* **Data records**:
§ §

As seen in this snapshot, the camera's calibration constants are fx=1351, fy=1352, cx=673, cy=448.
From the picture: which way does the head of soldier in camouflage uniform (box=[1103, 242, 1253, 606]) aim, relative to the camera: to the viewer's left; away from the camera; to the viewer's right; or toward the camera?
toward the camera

§ §

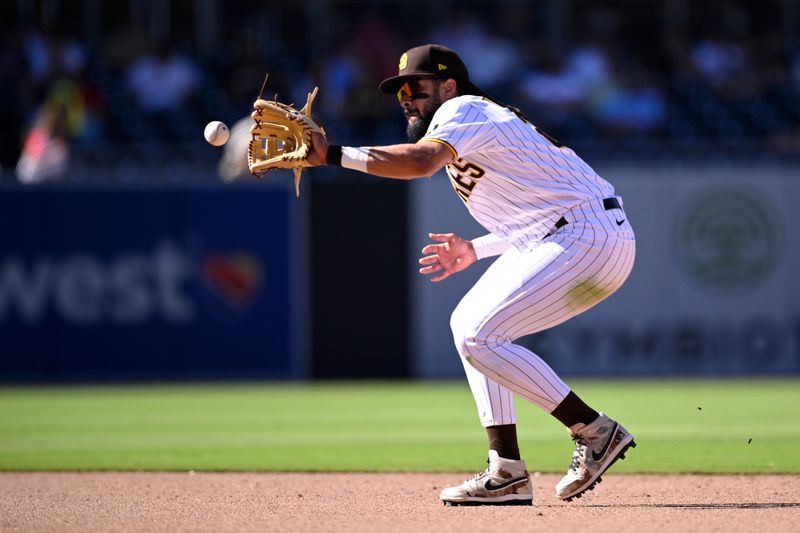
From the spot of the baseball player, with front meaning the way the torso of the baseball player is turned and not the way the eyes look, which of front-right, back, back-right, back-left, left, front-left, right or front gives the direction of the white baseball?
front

§ §

* **Requirement**:
Collect every line from the items above that contains the string "which", treating uppercase and lowercase letters as different.

* **Reply**:
From the picture: which way does the head of soldier in camouflage uniform (box=[1103, 242, 1253, 606]) aim, relative to the camera: to the viewer's left; away from the camera; to the viewer's right; or toward the camera?
From the spot of the baseball player, with front meaning the way the torso of the baseball player is turned and not the way the eyes look, which of front-right, back, back-right, back-left, left, front-left, right or front gives the direction of the white baseball?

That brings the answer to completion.